* **Trecho do documento**
Especial: debate sobre a monocultura do eucalipto no Brasil

Matérias desta cobertura especial:
* Destruição de mudas abre debate sobre eucalipto no Brasil
* Para instituto, eucalipto não é melhor opção para reflorestamento
* Professor sugere associação dos eucaliptos com agricultura familiar
* Geógrafa diz que monocultura do eucalipto tira empregos e traz poucas oportunidades de trabalho
* Lei não permite existência de “desertos verdes”, defende pesquisador

Destruição de mudas abre debate sobre eucalipto no Brasil
Juliana Andrade e Bianca Paiva
Da Agência Brasil 18/03/2006 – 17:46

Brasília – A destruição de mudas de eucalipto da empresa Aracruz Celulose por agricultoras da Via Campesina, no Rio Grande do Sul, no dia 8 de março, expôs o debate em torno do impacto ambiental das grandes plantações.

Os trabalhadores rurais classificam as florestas de eucalipto como “desertos verdes”, em referência à eliminação da biodiversidade. Cientistas e gestores concordam que a cultura de eucalipto não deve ser a única opção de reflorestamento, mas de forma sustentável podem trazer benefícios para áreas totalmente devastadas.

Originário da Austrália e outras ilhas da Oceania, o eucalipto foi trazido para Brasil na segunda metade do século 19. O setor de construção civil queria utilizar a madeira para produzir os dormentes utilizados nas primeiras linhas férreas.

Atualmente, o país possui a maior área plantada de eucaliptos do mundo (mais de 3 milhões de hectares). De acordo com o Ministério da Ciência e Tecnologia, o Brasil é o maior produtor mundial de celulose (cerca de 6,3 milhões de toneladas por ano).

* **Tarefa do exercício 1**
De acordo com o trecho sobre o eucalipto, de qual região o eucalipto é originário?
* **Tarefa do exercício 2**
Com base no trecho sobre o eucalipto, explique por que os trabalhadores rurais chamam as florestas de eucalipto de "desertos verdes".

* **Material fornecido**
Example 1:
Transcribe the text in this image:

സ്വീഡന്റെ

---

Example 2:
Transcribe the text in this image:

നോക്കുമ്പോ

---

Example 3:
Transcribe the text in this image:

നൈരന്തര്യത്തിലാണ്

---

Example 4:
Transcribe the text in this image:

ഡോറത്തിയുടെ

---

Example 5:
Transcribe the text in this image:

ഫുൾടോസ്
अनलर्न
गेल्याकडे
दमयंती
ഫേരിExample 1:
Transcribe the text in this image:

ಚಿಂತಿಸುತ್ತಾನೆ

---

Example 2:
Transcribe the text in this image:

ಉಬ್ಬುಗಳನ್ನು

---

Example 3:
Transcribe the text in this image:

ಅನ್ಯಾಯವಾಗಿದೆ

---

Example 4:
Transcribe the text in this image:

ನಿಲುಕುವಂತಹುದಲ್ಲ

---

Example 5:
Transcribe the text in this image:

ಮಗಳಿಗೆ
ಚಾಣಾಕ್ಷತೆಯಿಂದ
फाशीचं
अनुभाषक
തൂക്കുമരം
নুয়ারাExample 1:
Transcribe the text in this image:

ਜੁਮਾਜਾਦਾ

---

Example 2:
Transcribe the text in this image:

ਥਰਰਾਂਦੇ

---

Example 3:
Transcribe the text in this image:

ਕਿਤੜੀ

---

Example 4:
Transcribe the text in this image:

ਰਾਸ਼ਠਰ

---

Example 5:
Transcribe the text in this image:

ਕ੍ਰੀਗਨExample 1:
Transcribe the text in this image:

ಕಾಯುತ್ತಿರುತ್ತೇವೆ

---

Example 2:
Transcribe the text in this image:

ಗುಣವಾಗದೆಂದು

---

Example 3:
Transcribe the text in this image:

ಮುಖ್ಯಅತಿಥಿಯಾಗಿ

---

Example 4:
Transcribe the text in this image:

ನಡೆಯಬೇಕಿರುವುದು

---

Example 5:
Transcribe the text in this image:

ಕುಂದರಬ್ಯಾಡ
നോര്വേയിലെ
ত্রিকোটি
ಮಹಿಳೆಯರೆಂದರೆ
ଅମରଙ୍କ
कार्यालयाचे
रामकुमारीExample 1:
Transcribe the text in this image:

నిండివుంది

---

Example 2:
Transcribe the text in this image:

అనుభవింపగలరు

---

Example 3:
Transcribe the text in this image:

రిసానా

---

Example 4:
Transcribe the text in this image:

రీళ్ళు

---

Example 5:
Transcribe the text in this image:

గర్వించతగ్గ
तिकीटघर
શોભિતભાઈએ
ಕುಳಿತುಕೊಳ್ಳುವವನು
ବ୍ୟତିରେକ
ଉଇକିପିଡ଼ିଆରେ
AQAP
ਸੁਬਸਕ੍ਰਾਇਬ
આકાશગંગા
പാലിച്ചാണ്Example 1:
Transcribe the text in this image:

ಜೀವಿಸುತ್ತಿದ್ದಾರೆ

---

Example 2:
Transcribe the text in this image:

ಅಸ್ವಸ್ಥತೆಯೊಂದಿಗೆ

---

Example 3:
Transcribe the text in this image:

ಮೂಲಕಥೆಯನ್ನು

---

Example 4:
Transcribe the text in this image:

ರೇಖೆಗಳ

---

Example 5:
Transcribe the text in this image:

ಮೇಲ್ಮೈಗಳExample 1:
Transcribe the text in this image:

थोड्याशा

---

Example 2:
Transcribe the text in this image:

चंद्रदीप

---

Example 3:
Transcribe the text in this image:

* **Resposta da tarefa 1**
Da Austrália e de outras ilhas da Oceania.

* **Resposta da tarefa 2**
Os trabalhadores rurais usam a expressão "desertos verdes" em referência à eliminação da biodiversidade provocada pelas florestas de eucalipto.